38.         In addition, it must be remembered that the accused’s defence was that of alibi, that at the time the complainant alleges she was kidnapped and ultimately raped, around 13h30 he was at home sleeping as he had been working night shift the night before. This story was corroborated by the defence witness, Masekwala Samsam. This alibi was never proven to be false, except that it is evidence that is mutually destructive to that of the complainant.

 

39.         When it comes to the defence of alibi the SCA in S v Shabalala stated:

It is trite law that, where an alibi is raised there is no burden on the accused to prove his alibi. The onus rests on the state to prove his alibi is false. ... The effect of the falseness of an alibi on an accused’s case is to place him in a position as if he had never testified at all.”[11]

 

40.         But in applying this test, the alibi does not have to be considered in isolation but with regard to the totality of evidence in the case. If on all evidence there is a reasonable possibility that this alibi evidence is true then that means there is a possibility he did not commit the crime, and should therefore be acquitted.[12] While very much alive to the fact that the court of first instance has the benefit of seeing, hearing, appraising a witness[13] and watching the demeanour of witnesses, It is my view that considering the evidence in its totality, the court a’ quo erred in its conclusion that, the state had discharged the onus on it to prove the case beyond any reasonable doubt, and the appellant’s version was not reasonably possibly true.

 

41.         In all the circumstances I am of the view that the State failed to discharge the onus of proving the guilt of the appellant beyond reasonable doubt.

 

ORDER

 

42.       The following order is made.

(a)     The appeal is upheld and the conviction and sentence are set aside on both counts.

 

_____________________

L M A Matjele

Acting Judge of the High Court, Johannesburg

 

I agree and it is so ordered

_____________________

M Senyatsi

Judge of the High Court, Johannesburg

Appearances:

 

On behalf of the applicant : Adv.
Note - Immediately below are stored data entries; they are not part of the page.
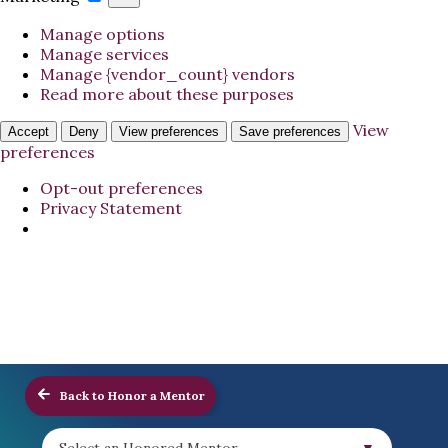
Manage options
Manage services
Manage {vendor_count} vendors
Read more about these purposes
View
Accept
Deny
View preferences
Save preferences
preferences
Opt-out preferences
Privacy Statement
Back to Honor a Mentor
Select an Honored Mentor...
▼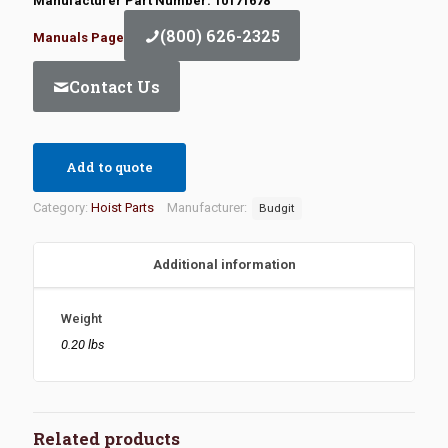
Manufacturer Part Number: 10171678
(800) 626-2325
Manuals Page
Contact Us
Add to quote
Category:
Hoist Parts
Manufacturer:
Budgit
Additional information
Weight
0.20 lbs
Related products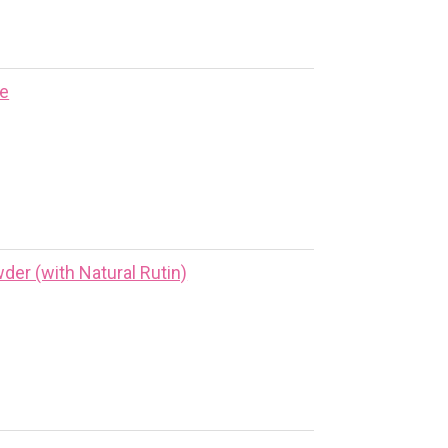
ne
er (with Natural Rutin)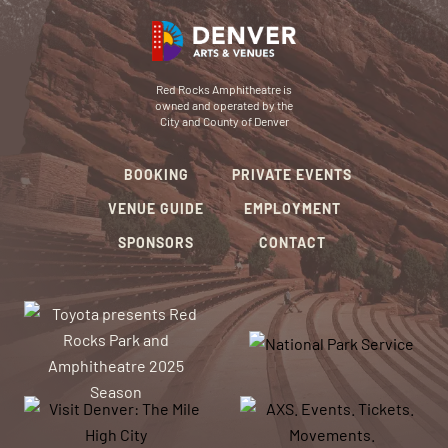
Red Rocks Amphitheatre is
owned and operated by the
City and County of Denver
BOOKING
PRIVATE EVENTS
VENUE GUIDE
EMPLOYMENT
SPONSORS
CONTACT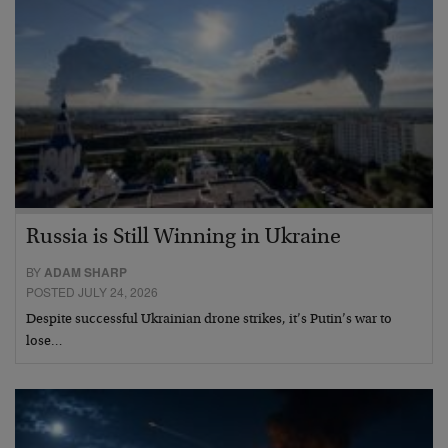
Russia is Still Winning in Ukraine
BY
ADAM SHARP
POSTED JULY 24, 2026
Despite successful Ukrainian drone strikes, it’s Putin’s war to
lose…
S Simpson

Instructed by: Legal Aid Board

On behalf of the respondent : Adv A M Williams

Instructed by : DPP

Date of hearing:       17th January 2022

Date of judgment:    16th February 2022


[1] 1981 (1) SA 10 (A)

[2] Page 148 Line 20-25.

[3] Texeira 1980 (3) SA 755 (A) 761

[4] 1981 (3) SA 172 (A) at 180E-G

[5] 2005 [1] All SA 1 (SCA) 5d-e

[6] 2008 (1) SACR 84 (CPD) para [6].

[7] 1981 (1) SA 1021 (A) 1028B-D

[8] 2010 (1) SACR 78 (ECG) at para 10

[9] 1939 AD 188 at 202.

[10] S v S 1995 (1) SACR 0 (ZS) Ebrahim JA 55i-j – 56a: “Suggestibility – Among the most important is a child’s propensity to give an answer other than the one he knows to be correct because it suits him to do so. There are numerous reasons for so doing: the child, for example, may want to be finished with the examination; or he may wish to please the questioner; or he may agree with the suggested answer because he assumes that the questioner, being an adult, is correct. In connection with the last two examples, it must be remembered that children are taught from an early age that adults know best, that adults should not be contradicted, and that they ought to be polite to strange adults. These are desirable social attributes but they ill-prepare a child for the ordeal of giving evidence in court.”

 

57a-b: “It is true that a child’s existence is more centered around his or her imagination than is adult existence, but anyone who has watched children at play will have noticed that their play fantasies reflect their experience derived from hearing stories, as when small boys play soldiers. Children do not fantasize over things that are beyond their own direct or indirect experience.”

[11] 1986 (4) SA 734 (A) at 736 B-C.

[12] R v Hlongwane 1959 (3) SA 337 (A) at 340H – 341A; R v Biya, 1952 (4) SA 514 (AD) at 521.

[13] S v Francis 1991 (1) SACR 198 (A) at 204E.